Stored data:
%%

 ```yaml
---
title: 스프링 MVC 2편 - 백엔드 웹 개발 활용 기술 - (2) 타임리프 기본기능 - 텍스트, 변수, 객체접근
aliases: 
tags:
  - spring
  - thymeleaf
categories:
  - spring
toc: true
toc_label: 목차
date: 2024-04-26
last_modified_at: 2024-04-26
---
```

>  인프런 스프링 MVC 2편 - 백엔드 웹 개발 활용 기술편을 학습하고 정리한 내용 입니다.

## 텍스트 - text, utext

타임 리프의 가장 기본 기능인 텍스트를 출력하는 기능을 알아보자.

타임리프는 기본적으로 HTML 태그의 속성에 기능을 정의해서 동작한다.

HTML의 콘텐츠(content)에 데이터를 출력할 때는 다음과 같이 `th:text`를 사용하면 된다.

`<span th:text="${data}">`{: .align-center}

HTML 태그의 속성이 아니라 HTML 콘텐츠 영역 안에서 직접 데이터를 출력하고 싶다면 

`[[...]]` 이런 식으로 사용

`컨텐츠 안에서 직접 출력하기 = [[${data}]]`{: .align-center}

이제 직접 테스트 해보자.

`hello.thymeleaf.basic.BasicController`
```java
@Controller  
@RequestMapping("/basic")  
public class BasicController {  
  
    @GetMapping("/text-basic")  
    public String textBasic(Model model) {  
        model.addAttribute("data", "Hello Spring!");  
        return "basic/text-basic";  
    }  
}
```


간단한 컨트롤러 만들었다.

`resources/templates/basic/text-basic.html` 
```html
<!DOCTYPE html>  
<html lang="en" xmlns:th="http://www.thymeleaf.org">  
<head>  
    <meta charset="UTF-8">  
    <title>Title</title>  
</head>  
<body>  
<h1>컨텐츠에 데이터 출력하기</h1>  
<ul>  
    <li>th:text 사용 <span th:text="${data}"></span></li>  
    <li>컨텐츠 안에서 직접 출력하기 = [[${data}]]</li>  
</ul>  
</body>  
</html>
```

%%
%%

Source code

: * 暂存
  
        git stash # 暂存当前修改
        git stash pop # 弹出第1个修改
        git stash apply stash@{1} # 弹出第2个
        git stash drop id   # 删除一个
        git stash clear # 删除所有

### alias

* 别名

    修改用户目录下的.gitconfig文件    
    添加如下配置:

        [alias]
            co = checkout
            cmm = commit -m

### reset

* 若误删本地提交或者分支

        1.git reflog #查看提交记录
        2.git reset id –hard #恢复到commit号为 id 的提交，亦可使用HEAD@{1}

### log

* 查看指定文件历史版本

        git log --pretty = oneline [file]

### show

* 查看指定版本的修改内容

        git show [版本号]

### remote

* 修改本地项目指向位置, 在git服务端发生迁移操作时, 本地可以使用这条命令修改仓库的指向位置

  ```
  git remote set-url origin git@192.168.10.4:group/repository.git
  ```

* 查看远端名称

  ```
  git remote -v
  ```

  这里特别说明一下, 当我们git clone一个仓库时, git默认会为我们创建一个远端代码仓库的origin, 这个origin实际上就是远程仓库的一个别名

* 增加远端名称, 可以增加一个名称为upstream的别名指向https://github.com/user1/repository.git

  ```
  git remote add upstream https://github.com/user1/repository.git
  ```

%%
%%

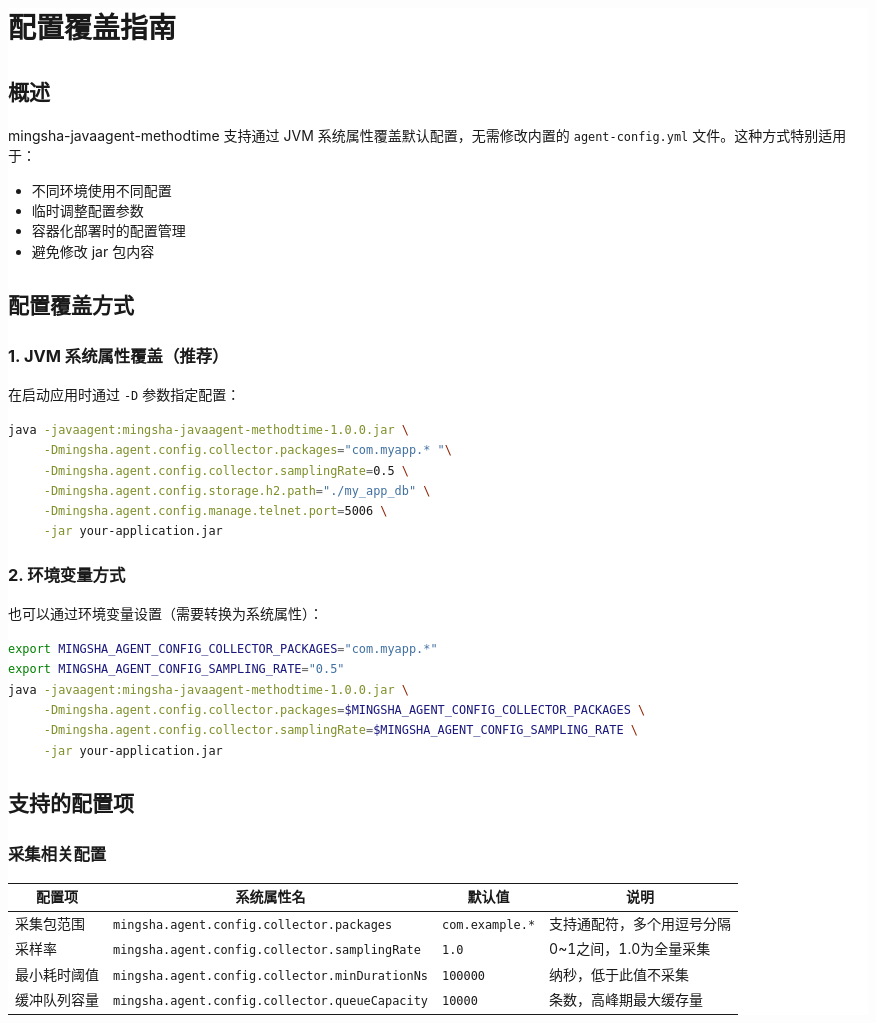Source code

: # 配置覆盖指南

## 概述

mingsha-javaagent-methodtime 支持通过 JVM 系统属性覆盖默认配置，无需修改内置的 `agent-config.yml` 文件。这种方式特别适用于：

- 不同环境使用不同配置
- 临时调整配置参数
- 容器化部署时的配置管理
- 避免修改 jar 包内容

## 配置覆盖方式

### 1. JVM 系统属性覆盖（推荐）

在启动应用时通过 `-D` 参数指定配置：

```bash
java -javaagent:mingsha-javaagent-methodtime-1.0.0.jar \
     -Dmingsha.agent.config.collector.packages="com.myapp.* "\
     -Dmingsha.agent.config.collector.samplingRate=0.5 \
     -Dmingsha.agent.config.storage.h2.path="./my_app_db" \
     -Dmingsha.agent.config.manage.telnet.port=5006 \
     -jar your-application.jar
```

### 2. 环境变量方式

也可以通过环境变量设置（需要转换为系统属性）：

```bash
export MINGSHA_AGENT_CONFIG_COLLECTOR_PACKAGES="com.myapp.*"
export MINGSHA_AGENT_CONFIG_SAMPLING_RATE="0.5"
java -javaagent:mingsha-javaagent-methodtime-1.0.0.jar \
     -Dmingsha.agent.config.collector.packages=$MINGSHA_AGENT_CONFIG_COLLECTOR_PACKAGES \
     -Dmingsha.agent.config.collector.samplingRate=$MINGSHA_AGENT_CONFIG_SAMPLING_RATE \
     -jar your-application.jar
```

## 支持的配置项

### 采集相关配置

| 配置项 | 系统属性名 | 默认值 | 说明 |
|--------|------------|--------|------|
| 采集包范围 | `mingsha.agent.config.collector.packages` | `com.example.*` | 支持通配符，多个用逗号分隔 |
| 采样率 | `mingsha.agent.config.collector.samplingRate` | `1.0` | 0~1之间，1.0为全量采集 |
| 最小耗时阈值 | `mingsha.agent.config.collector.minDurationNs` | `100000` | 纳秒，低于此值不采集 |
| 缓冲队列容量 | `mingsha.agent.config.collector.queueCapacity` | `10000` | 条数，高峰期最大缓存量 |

%%

ACTIVITY ▸
Filter the entries down to the lines that hold "thymeleaf". Copy those lines.

REPLY TO THE EXERCISE ▸
  - thymeleaf
`hello.thymeleaf.basic.BasicController`
<html lang="en" xmlns:th="http://www.thymeleaf.org">  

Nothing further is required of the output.